En toen zij Jeruzalem naderden en te Betfage kwamen, aan de Olijfberg, toen zond Jezus twee discipelen uit, tot wie Hij zeide: Gaat naar het dorp, dat tegenover u ligt, en terstond zult gij een ezelin vastgebonden vinden, en een veulen bij haar. Maakt haar los en brengt haar tot Mij. En indien iemand u iets erover mocht zeggen, zegt dan: de Here heeft ze nodig. Hij zal ze terstond (terug) zenden.
Dit is geschied, opdat vervuld zou worden hetgeen gesproken is door de profeet, toen hij zeide:
Zegt der dochter Sions: Zie, uw Koning komt tot u, zachtmoedig en rijdend op een ezel, en op een veulen, het jong van een lastdier.
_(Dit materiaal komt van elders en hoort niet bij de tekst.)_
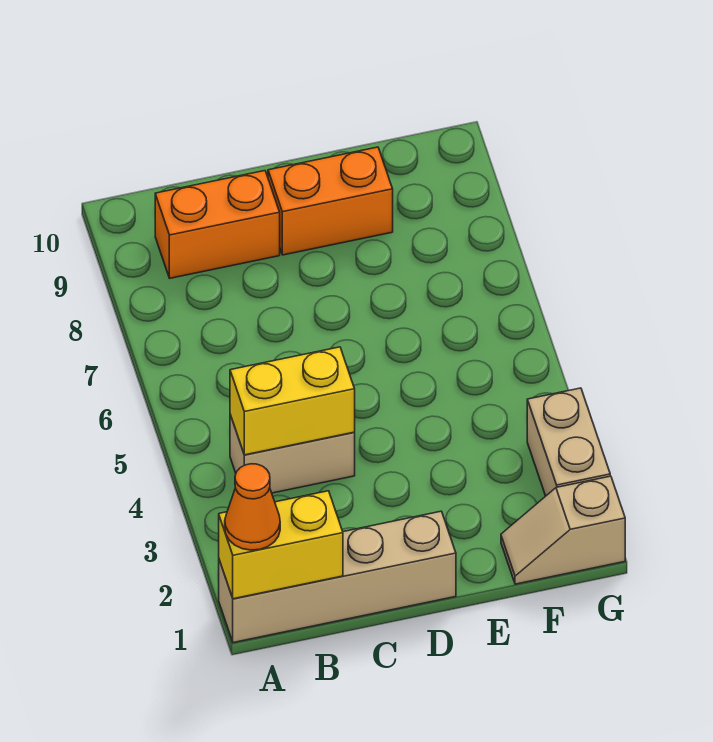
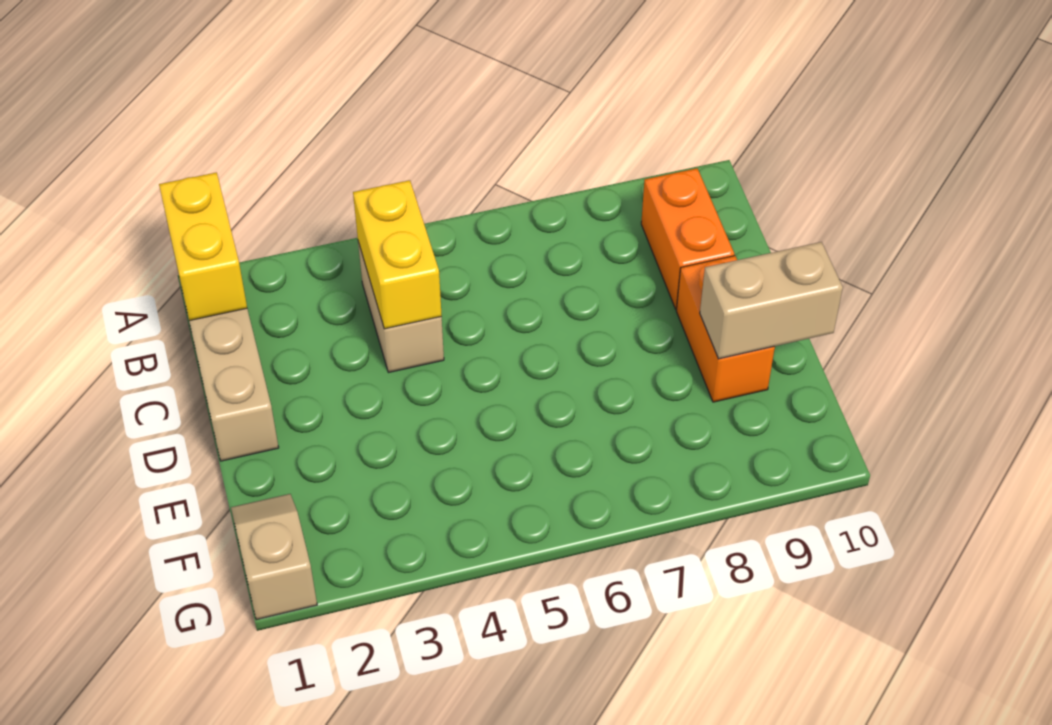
orange 1x1 cone [225,464,280,550] -> none
tan 1x2 brick [527,388,610,496] -> tan 1x2 brick moved to [700,242,843,359]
Nadat de discipelen heengegaan waren en gedaan hadden, zoals Jezus hun had opgedragen, brachten zij de ezelin en het veulen en zij legden hun klederen erop, en Hij ging daarop zitten. En het merendeel der schare spreidde hun klederen op de weg, anderen sloegen takken van de bomen en spreidden die op de weg. En de scharen, die vóór Hem uit gingen en die volgden, riepen, zeggende:
Hosanna de Zoon van David, gezegend Hij, die komt in de naam des Heren; Hosanna in de hoogste hemelen!
En toen Hij Jeruzalem binnenging, kwam de gehele stad in rep en roer en zeide: Wie is dit? En de scharen zeiden: Dit is de profeet, Jezus, van Nazaret in Galilea.
En Jezus ging de tempel binnen en dreef allen uit, die verkochten en kochten in de tempel, en de tafels der wisselaars keerde Hij om en de stoelen van hen, die de duiven verkochten, en Hij zeide tot hen: Er staat geschreven: Mijn huis zal een bedehuis heten, maar gij maakt het tot een rovershol.
En in de tempel kwamen blinden en lammen tot Hem en Hij genas hen. Toen de overpriesters en de schriftgeleerden de wonderwerken zagen, die Hij deed, en de kinderen, die in de tempel riepen, zeggende: Hosanna de Zoon van David! namen zij dat kwalijk, en zij zeiden tot Hem: Hoort Gij wat dezen zeggen? Jezus zeide tot hen: Ja; hebt gij nooit gelezen: Uit de mond van kleine kinderen en zuigelingen hebt Gij lof bereid?
En Hij verliet hen en ging buiten de stad, naar Betanië, en overnachtte daar.
Des morgens vroeg, bij zijn terugkeer naar de stad, werd Hij hongerig. En daar Hij een vijgeboom aan de weg zag staan, ging Hij erheen, doch Hij vond niets daaraan, dan alleen bladeren. En Hij zeide tot hem: Nooit groeie aan u enige vrucht meer, in eeuwigheid! En terstond verdorde de vijgeboom.